Hidden chamber to open to public on 15 November.
Michelangelo’s little-known “Secret Room”, a tiny chamber with sketch-filled walls, will open to the public almost 50 years after it was discovered hidden behind a trap door in Florence.
The precious venue at the Museum of the Medici Chapels at the Bargello Museum will be accessible to the public on an experimental basis from 15 November, strictly by reservation, until 30 March 2024.
Bargello director Paola D’Agostino unveiled the visiting information on Tuesday, more than a month after the news was first announced by Massimo Osanna, director general of Italian state museums, who described the room as “a place of extraordinary charm”.
Visits to the room, which can be accessed via the New Sacristy, will be limited to four people at a time, for a maximum stay of 15 minutes.
The limited access is to protect the fragile nature of the charcoal and chalk wall drawings, created by the Italian High Renaissance master in 1530.
On completion of the experimental openings in March, tests will be conducted to evaluate whether or not to keep the room open to the public.
The story behind Michelangelo’s Secret Room
Michelangelo Buonarotti gifted the world a stunning artistic legacy from the Sistine Chapel frescoes to magnificent sculptures such as the Pietà, David, Moses and Laocoön.
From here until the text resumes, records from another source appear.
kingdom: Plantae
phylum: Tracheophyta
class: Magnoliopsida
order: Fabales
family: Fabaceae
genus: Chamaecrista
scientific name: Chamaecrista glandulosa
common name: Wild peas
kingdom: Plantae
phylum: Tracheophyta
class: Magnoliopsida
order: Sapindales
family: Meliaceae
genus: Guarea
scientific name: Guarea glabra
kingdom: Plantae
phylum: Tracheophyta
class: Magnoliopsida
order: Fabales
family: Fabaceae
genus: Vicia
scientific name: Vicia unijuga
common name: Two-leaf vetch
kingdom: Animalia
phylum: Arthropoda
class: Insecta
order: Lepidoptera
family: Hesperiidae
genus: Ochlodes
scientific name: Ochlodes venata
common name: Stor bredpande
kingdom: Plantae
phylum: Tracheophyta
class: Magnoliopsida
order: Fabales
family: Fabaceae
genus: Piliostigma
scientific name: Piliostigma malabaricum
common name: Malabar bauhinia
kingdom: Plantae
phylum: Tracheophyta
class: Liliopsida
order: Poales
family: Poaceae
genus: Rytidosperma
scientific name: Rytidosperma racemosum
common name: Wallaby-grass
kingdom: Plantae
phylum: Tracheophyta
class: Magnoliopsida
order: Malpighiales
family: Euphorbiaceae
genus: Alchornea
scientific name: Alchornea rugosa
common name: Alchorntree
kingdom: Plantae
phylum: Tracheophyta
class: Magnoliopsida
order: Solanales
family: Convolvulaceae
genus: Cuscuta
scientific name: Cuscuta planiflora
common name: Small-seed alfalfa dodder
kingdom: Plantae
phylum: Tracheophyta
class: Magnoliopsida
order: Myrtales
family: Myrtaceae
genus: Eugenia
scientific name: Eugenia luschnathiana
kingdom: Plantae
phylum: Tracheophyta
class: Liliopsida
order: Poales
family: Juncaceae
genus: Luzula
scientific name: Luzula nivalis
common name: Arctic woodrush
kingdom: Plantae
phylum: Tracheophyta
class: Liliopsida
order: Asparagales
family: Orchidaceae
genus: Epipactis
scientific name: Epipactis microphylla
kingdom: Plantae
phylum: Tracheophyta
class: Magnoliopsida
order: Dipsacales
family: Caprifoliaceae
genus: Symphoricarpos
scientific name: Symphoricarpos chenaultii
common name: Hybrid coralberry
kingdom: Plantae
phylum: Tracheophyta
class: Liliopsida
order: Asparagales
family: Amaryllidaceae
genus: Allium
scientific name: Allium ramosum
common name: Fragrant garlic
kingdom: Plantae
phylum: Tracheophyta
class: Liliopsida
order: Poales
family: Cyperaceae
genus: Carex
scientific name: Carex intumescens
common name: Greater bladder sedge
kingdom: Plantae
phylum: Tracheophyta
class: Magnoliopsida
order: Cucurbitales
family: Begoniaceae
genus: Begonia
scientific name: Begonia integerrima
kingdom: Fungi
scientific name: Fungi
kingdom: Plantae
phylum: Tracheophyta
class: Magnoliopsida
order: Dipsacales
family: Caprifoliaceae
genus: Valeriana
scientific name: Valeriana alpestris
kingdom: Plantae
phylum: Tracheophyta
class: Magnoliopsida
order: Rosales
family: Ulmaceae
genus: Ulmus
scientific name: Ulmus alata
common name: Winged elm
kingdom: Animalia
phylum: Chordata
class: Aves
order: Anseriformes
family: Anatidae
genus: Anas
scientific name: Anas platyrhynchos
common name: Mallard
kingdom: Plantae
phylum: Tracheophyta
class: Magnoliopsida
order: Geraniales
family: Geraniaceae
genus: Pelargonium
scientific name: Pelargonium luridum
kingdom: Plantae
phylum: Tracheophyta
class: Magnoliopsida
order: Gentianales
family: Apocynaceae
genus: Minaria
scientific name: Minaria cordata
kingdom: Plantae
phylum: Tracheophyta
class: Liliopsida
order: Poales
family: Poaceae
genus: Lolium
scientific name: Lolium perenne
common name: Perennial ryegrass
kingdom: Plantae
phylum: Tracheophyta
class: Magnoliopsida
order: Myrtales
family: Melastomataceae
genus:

However most people have never heard of the artist’s so-called Secret Room in Florence.
During the summer of 1530 Michelangelo went “off-radar” for about three months, with no official trace of the artist’s whereabouts on record.
He was in fact holed up in a secret chamber, below the Medici Chapels in the Basilica of S. Lorenzo, in hiding from the Medici on their return from exile.
Michelangelo, then aged 55, feared reprisals after he had betrayed his patrons by siding with the revolt that had overthrown them.
However the artist did not waste his time while hiding out in the tiny windowless room, which measures just 10 metres long by three metres wide and was accessed via a trap-door.
He worked feverishly on studies for projects he was working on at the time, including a revision of David and some images from the Sistine Chapel.
He also covered the walls of his cramped hide-out with sketches in charcoal and chalk, including a possible self-portrait.
When Michelangelo eventually resurfaced, after being forgiven by the Medici, he was permitted to resume work on the family’s monuments in the same chapel below which he had spent his summer in hiding.
Until 1975 nobody knew of the existence of Michelangelo’s Secret Room.
When the walls of the hidden chamber were stripped, curators made a sensational discovery: sketches made by Michelangelo more than four centuries earlier.
In the intervening decades, only art experts and the occasional lucky guest have been permitted access to the tiny cell, and until now the room has never been opened to the public.
Michelangelo died in Rome, at the grand old age of 88, in 1564. He is buried at the Basilica di S. Croce, fulfilling the master’s final request to be laid to rest in his beloved Florence.